Brittany emailed me asking me to clarify what I had said about inking on the originals. Here's my reply:
You can ink on your originals. It's just very important that you get good xeroxes of them first.
If you don't want to ink the originals, so that you can show both original pencils and inks side by side, then you need to get a scan of your pencils and use Photoshop to make it so that the black lines are blue. You need to have the info palette visible, with CMYK selected in the Info Palette Options. Then in the pulldown menus, select Image>Adjustments>Hue/Saturation. Put Hue slider to the middle of the scale (not critical to hit an exact number), Saturation to 100, and Lightness to whatever level will make very darkest area is no more that 60% cyan (C). This lays down a pretty heavy blue, one that doesn't quite pick up as black on MY scanner when I scan the inks in bitmap mode (which is how inks are best scanned). You would want to go a lot lighter to get the look, for example, of the inking-exercise boards with the waves, trees and so on that Mick Gray does for his kids.
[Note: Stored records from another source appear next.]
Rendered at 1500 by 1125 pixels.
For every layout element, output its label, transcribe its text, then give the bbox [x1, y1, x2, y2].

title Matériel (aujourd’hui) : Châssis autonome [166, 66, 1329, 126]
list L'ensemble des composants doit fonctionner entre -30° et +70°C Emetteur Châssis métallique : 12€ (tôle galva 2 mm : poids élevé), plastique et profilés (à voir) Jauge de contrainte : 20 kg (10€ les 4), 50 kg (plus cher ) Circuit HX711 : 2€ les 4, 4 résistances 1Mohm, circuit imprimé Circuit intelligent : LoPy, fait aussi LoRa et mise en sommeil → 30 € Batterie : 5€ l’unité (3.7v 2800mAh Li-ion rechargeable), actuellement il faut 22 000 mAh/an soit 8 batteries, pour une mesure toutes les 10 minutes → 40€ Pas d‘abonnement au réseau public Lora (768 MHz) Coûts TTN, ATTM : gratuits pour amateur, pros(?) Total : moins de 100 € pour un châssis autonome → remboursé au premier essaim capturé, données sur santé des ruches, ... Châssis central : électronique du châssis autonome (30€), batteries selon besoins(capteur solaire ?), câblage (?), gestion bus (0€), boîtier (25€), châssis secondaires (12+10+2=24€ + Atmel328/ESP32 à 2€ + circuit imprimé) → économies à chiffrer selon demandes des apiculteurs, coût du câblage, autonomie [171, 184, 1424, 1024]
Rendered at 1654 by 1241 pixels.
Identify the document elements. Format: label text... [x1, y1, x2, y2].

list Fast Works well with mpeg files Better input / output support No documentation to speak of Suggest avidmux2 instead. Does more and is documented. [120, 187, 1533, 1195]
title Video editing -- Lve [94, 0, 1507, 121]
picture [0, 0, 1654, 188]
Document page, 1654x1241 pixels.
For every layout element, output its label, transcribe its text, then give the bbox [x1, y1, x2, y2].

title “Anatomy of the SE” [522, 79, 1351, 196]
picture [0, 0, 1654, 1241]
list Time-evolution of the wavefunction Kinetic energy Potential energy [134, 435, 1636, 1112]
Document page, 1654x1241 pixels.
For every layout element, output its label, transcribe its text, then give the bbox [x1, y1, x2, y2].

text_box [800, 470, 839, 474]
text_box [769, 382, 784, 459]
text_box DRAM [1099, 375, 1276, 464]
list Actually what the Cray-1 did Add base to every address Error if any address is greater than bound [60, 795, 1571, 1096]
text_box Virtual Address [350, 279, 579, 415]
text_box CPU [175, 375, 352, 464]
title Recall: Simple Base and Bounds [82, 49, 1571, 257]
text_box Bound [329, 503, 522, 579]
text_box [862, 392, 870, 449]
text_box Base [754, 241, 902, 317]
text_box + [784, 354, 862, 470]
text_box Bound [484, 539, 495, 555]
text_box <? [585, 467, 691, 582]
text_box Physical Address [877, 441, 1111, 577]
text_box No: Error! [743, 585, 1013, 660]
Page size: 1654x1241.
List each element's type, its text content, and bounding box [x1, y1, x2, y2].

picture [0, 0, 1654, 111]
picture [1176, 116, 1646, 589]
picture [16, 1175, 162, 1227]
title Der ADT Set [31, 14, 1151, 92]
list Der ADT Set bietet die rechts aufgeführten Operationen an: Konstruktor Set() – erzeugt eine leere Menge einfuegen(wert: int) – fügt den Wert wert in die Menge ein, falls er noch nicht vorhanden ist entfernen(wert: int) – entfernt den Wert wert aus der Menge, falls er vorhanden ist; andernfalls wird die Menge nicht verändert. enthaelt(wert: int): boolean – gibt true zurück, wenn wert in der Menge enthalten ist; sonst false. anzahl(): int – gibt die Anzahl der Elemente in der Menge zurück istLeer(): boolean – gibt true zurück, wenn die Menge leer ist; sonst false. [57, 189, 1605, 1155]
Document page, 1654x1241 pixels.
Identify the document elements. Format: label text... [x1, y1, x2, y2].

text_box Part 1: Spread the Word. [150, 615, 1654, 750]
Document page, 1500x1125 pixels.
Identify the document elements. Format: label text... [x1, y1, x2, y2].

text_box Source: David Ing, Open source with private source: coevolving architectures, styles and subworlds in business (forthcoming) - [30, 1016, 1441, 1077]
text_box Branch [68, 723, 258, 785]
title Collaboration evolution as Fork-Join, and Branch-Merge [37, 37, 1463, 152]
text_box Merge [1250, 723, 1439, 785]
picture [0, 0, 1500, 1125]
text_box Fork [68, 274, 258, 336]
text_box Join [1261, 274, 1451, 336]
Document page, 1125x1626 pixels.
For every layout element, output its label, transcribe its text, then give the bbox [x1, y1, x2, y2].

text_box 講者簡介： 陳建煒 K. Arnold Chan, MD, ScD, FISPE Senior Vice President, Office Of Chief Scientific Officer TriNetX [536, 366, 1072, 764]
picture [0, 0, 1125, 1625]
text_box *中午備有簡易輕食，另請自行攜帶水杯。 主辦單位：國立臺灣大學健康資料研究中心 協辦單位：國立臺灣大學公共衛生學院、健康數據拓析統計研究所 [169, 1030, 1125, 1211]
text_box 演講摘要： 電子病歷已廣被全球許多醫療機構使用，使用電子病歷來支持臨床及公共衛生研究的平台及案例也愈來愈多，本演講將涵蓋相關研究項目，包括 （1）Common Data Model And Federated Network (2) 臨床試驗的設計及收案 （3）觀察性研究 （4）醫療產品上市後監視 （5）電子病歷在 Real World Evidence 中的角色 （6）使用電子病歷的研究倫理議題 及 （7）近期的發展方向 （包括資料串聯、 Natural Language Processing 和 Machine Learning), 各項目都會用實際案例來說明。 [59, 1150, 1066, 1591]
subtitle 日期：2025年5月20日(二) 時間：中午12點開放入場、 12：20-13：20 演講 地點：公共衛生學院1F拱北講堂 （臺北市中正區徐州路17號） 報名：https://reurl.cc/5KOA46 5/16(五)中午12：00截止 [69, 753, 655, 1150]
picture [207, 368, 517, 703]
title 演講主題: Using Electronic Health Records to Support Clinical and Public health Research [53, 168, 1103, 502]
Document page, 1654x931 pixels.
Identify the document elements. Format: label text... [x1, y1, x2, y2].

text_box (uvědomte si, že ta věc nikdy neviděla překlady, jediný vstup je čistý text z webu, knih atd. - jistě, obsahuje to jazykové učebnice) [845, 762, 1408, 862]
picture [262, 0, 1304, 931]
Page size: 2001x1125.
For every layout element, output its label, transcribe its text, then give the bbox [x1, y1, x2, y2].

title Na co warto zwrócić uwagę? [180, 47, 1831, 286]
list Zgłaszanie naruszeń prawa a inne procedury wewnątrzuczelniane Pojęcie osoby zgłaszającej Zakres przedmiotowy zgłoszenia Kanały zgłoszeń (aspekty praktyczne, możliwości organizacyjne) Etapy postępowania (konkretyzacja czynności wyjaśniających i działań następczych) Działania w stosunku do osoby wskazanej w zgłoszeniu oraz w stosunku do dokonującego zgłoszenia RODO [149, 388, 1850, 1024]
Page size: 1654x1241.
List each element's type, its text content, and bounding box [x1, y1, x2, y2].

The original will look cleaner if you go for that lighter blue too. But you do want it dark enough to see the details! And be sure to ink with your xerox of the pencils nearby.
You'll need to get it printed out on an 11x17 printer. Most can handle 2-ply bristol just fine. There is even a thick paper setting on some printers, either in the Print dialog box or on the machine itself. Such a printer is a great thing to have, and they are about a tenth the price they were several years ago.